- [EXERCISE REQUIREMENTS]
The material below has pictures in it. Set down only the lines from the line containing "thumb tip: (70, 184)" through the line containing "thumb cmc: (310, 268)", word for word, and leave the pictures behind.

- [RECORD SET]
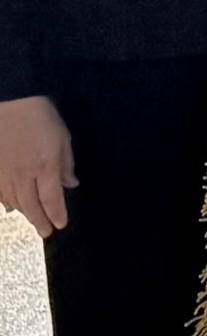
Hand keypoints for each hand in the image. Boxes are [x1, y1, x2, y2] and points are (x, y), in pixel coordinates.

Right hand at [0, 95, 75, 236]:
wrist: (10, 103)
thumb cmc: (40, 117)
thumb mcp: (62, 138)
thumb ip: (66, 164)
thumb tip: (70, 184)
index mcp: (44, 167)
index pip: (51, 198)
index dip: (56, 214)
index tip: (60, 225)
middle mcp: (23, 175)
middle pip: (31, 205)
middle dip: (39, 221)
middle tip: (46, 233)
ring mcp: (4, 173)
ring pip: (14, 201)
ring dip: (24, 213)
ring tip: (33, 220)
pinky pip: (0, 193)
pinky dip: (6, 203)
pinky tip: (11, 208)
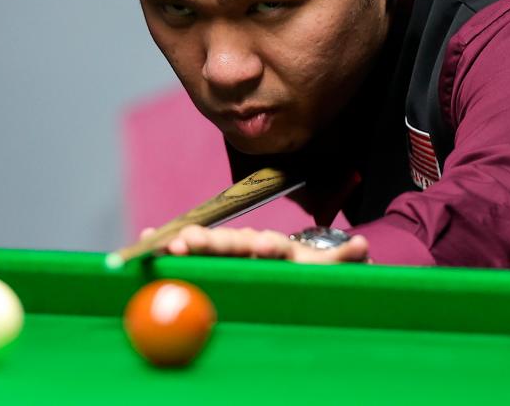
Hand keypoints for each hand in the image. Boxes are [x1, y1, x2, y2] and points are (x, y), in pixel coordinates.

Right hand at [140, 225, 370, 263]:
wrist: (300, 262)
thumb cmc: (310, 268)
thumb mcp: (327, 267)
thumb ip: (341, 258)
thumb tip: (362, 246)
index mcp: (277, 248)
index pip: (265, 244)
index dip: (256, 244)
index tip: (253, 244)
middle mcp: (251, 247)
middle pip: (229, 244)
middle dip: (209, 243)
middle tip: (185, 243)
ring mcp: (233, 253)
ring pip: (208, 246)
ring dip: (185, 243)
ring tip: (160, 241)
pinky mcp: (219, 262)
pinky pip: (192, 255)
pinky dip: (174, 248)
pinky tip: (147, 243)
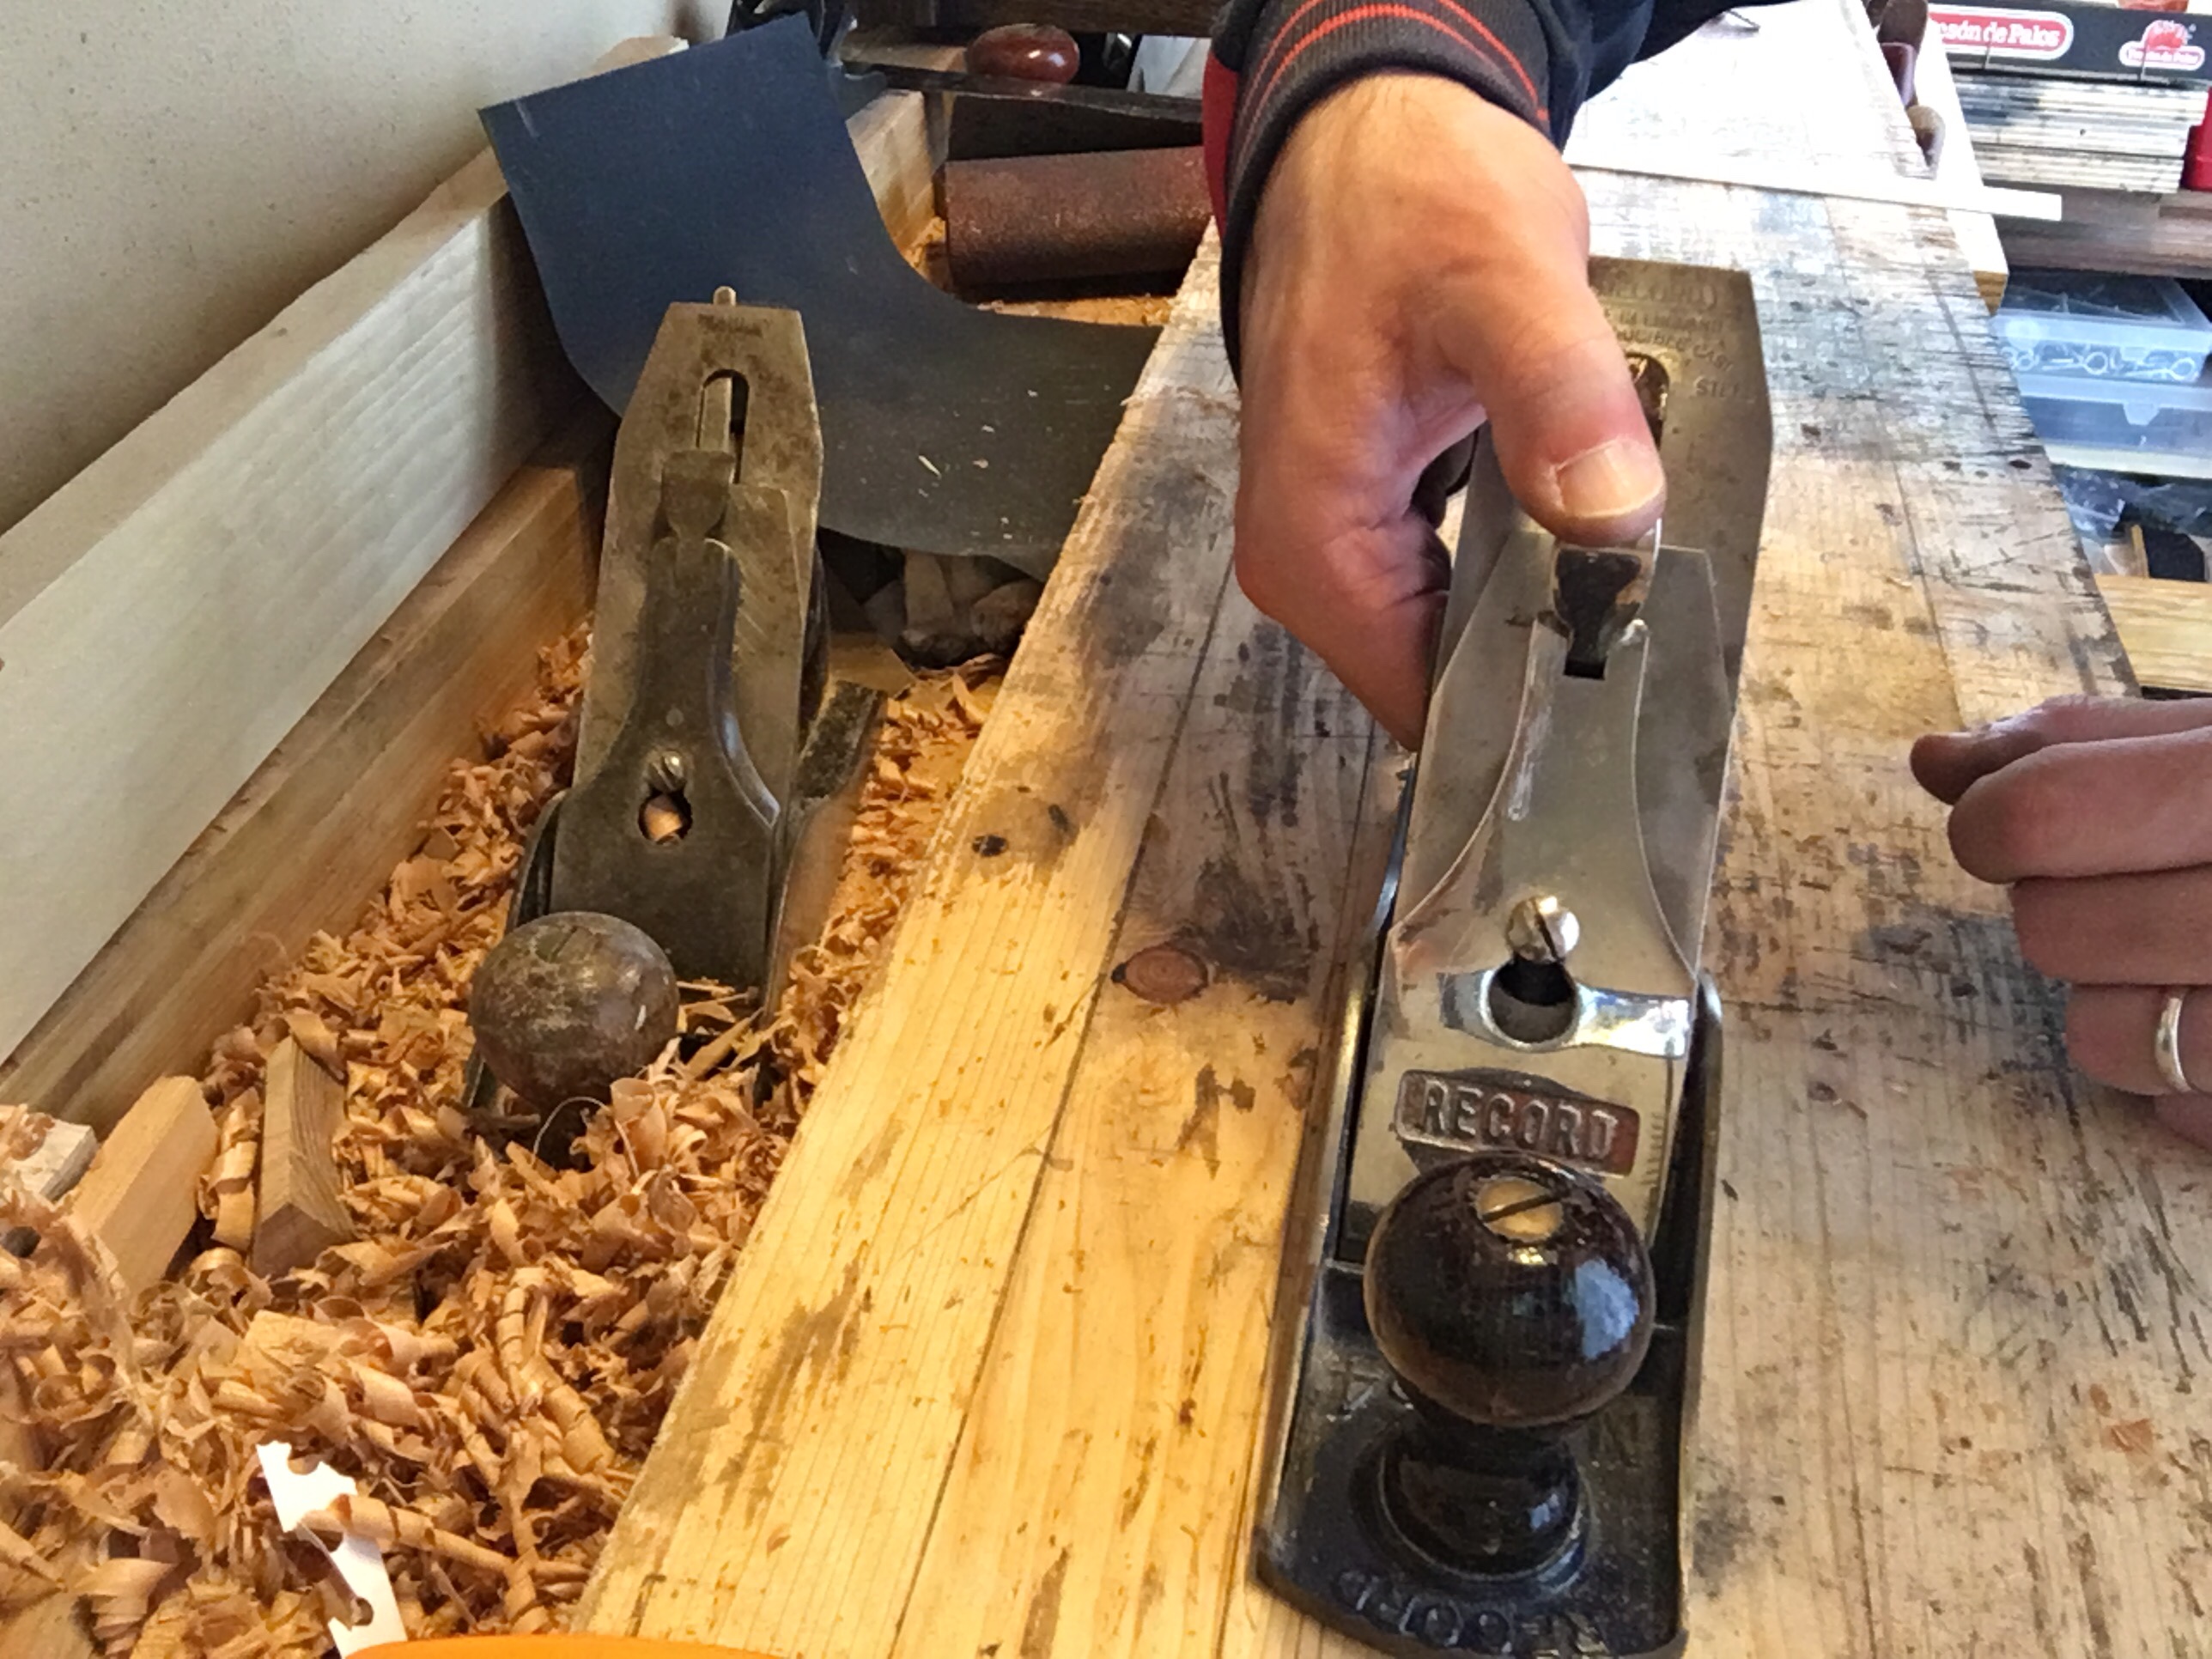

- [ANSWER FOR THIS EXERCISE]
thumb tip: (70, 184)
index mcp: (44, 167)
index pip: (51, 198)
index dip: (56, 214)
index tip: (60, 225)
middle mcp: (23, 175)
middle pip: (31, 205)
middle dip: (39, 221)
middle tip: (46, 233)
ring mcp: (4, 173)
ring pip: (14, 201)
ring dip: (24, 213)
ring tip: (33, 220)
pinky pip: (0, 193)
pinky dip: (6, 203)
pinky tip: (11, 208)
Hand keypoints for each hand in the image. Boxes are [x1, y1, x2, y2] and points are (x, y), in pixel coordinates.

Right hand at [140, 225, 370, 263]:
wrist: (300, 262)
thumb cmc: (310, 268)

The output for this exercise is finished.